Celle-ci avait fortement diminué entre les années 1950 et 1968,
simplement sous l'effet de la croissance intérieure. Ensuite, le
programme mis en place par
Johnson eut pour effet
de faire redémarrer la pauvreté : il encourage
d'autres que les bénéficiaires visés à se mettre dans les dispositions
les rendant admissibles aux prestations : si les pauvres sont
aidés, il y aura davantage de gens qui s'arrangeront pour être pauvres. MURRAY conclut que la guerre contre la pauvreté est devenue un
Vietnam intérieur Il faut admettre que
les bonnes intentions et la générosité ne remplacent pas un bon
système de responsabilité et d'assurance. Il convient de réhabiliter trois prémisses de sagesse populaire qu'on avait refoulées : 1. Les individus répondent aux incitations et "désincitations". La carotte et le bâton fonctionnent. 2. Les individus ne sont pas par nature travailleurs ou moraux. En l'absence d'influences contraires, ils éviteront le travail et se montreront amoraux. 3. Les individus doivent
répondre de leurs actions. Si la société doit fonctionner, il importe
peu de savoir s'ils sont vraiment responsables dans un sens philosophique
ou biochimique ultime. En oubliant ces trois
vérités, on doit péniblement réapprendre qu'il
peut y avoir trop d'aide aux pauvres en ce sens que les programmes
étatiques produisent, sur plusieurs générations, une croissance
nette de la pauvreté. Responsabilité
contre droits acquis Après une expérience
de plusieurs décennies d'assurances sociales, le bilan est donc
globalement "sombre". La raison en est bien
simple : on ne peut ignorer les responsabilités individuelles. Avant la générosité, chacun doit se demander ce qu'il peut faire pour
améliorer son sort, même si celui-ci n'est pas en faute.
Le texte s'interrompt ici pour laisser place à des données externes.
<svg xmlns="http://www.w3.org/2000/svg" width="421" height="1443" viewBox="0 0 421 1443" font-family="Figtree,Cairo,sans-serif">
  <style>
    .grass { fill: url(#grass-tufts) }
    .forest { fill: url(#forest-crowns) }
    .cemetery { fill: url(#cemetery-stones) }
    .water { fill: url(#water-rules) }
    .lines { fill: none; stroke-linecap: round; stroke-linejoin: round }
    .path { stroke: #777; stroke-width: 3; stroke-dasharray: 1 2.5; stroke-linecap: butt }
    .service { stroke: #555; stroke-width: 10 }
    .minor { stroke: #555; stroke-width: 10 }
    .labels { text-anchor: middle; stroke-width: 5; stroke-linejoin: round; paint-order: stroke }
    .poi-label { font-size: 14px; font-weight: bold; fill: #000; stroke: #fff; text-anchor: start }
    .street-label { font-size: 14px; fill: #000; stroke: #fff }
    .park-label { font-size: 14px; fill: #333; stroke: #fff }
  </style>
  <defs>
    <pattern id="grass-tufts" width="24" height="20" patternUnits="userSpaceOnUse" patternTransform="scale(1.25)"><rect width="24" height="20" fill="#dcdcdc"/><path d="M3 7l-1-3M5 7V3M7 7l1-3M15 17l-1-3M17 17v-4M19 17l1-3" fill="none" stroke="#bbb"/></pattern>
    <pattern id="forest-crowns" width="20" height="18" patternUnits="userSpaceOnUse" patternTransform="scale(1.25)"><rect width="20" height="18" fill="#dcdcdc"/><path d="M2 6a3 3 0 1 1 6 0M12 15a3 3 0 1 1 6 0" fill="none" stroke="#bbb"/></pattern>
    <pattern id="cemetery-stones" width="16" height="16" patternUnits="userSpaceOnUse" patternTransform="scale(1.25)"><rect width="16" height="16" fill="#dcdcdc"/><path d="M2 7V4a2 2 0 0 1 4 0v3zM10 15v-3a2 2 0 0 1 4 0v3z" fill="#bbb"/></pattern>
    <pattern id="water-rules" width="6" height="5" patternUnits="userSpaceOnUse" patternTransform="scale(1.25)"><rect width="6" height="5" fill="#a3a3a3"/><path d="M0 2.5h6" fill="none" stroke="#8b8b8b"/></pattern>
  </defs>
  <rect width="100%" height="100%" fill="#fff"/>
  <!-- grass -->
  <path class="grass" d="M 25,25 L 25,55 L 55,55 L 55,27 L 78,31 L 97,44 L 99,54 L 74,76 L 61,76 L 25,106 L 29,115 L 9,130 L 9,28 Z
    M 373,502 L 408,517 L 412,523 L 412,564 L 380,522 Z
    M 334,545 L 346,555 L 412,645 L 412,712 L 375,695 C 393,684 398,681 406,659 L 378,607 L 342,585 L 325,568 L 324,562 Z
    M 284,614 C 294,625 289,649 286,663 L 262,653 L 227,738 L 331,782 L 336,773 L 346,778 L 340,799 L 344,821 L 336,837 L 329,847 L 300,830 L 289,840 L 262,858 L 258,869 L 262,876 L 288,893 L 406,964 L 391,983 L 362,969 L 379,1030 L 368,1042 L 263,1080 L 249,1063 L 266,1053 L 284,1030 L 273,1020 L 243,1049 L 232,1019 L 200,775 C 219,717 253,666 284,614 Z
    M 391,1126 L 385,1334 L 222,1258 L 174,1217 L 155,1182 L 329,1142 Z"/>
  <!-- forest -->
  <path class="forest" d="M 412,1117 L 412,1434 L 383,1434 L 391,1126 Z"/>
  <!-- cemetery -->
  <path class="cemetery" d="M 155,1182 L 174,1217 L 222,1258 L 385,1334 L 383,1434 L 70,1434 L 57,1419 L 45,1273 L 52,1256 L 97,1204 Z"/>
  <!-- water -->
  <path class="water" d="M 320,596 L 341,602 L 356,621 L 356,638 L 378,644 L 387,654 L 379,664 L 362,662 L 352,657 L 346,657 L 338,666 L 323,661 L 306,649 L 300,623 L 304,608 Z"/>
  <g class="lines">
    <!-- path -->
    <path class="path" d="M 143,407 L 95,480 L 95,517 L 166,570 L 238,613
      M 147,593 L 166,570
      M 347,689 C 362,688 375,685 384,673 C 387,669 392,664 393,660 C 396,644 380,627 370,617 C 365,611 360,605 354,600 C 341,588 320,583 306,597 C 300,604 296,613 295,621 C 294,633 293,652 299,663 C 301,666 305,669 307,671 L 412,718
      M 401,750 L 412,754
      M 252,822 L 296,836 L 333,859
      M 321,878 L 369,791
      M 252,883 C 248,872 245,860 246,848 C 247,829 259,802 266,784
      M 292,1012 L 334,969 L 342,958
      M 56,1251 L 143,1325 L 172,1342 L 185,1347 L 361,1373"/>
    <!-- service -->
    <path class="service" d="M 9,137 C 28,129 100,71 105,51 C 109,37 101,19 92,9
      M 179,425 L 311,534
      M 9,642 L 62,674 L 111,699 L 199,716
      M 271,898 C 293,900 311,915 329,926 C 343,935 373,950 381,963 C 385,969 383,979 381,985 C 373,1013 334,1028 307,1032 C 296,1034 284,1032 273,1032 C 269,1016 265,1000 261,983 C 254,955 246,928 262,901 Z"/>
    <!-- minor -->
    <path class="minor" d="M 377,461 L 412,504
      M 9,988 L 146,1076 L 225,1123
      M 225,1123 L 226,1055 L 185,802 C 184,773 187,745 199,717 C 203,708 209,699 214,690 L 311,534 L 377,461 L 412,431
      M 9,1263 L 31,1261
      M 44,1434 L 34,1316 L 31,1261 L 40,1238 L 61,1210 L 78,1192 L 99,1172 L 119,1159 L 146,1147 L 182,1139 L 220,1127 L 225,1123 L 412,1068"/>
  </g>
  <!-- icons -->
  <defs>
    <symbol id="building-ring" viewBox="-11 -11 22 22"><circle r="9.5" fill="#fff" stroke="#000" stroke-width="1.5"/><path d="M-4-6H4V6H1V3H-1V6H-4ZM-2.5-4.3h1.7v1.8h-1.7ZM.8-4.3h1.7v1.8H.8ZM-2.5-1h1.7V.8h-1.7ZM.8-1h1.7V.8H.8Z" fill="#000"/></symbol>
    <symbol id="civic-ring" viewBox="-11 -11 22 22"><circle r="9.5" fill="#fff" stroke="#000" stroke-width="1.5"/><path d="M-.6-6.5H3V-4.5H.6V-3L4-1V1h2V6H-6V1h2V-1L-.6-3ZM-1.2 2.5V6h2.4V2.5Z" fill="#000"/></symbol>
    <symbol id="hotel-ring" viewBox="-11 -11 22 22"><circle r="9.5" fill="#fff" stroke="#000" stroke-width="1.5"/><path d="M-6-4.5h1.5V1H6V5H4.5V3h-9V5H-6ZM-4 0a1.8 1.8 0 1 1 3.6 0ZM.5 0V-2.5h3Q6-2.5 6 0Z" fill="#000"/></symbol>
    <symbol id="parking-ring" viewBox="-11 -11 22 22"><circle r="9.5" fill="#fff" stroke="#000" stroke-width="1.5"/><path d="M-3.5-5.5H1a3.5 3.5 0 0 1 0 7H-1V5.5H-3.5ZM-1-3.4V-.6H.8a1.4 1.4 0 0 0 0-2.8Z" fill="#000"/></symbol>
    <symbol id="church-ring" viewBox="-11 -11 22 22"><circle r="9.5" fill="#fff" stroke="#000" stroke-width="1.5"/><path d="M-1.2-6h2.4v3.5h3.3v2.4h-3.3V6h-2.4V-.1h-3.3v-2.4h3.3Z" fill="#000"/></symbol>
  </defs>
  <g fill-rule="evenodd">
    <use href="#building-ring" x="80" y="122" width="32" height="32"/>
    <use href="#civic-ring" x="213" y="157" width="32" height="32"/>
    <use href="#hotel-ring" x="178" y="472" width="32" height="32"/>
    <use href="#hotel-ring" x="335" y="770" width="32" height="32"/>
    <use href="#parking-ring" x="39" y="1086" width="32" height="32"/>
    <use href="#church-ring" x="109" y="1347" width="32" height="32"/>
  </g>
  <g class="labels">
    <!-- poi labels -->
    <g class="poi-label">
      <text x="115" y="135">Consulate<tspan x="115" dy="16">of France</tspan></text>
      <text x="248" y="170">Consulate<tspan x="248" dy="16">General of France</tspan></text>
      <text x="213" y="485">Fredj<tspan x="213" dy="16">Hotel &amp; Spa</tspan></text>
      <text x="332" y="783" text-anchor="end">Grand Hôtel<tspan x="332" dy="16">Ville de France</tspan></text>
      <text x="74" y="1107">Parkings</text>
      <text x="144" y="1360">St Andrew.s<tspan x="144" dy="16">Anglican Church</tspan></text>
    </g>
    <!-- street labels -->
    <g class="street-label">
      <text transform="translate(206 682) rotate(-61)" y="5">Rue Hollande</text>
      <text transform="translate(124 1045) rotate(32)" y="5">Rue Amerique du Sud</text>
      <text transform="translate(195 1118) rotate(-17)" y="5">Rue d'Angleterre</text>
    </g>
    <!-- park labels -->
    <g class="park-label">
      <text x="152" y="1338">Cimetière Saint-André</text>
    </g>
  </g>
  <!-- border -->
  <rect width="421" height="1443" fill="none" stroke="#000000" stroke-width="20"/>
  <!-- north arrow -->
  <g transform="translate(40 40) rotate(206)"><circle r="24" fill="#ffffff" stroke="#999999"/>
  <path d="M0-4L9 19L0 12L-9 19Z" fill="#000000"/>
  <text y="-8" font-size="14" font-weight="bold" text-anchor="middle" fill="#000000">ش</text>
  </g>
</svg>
Les assurances sociales
ont été inventées par des réformateurs pressés qui ont mis la charrue
avant les bœufs : la croissance économique est de nature à pourvoir
une meilleure garantie pour les individus, mais vouloir tout garantir
avant que la croissance ait fait son oeuvre est une erreur qui se
paie cher. Nous sommes pourtant
dans cette situation, nous subissons cet héritage. Peut-on espérer
en sortir ? Mettre soudainement les gens devant leurs responsabilités
et les priver de l'État Providence brutalement est impensable. Nous
sommes pris dans le paradoxe
des droits acquis. C'est la tyrannie du statu quo. Il faut donc faire les choses progressivement. Une première étape consiste à améliorer les systèmes de protection sociale en brisant leur caractère monopolistique et bureaucratique. La mise en concurrence et la privatisation seraient d'un précieux secours ici. Pourtant, la grande réforme est celle de renvoyer l'État à ses missions fondamentales et de rendre au mécanisme des assurances sa vocation à gérer la protection contre la plupart des risques encourus aujourd'hui dans une économie riche en plein développement. * Cet article, paru dans le numéro d’octobre 1993 de la Revue des études Humaines (pp. 23-29), est une synthèse d’un travail publié dans un Journal des Economistes et des Etudes Humaines de 1993 (Vol. 4, N°1, pp. 135-157). Les passages en italiques sont repris du texte de ce Journal des Economistes et des Etudes Humaines. ° Professeur à la Faculté de droit. Université de Montréal.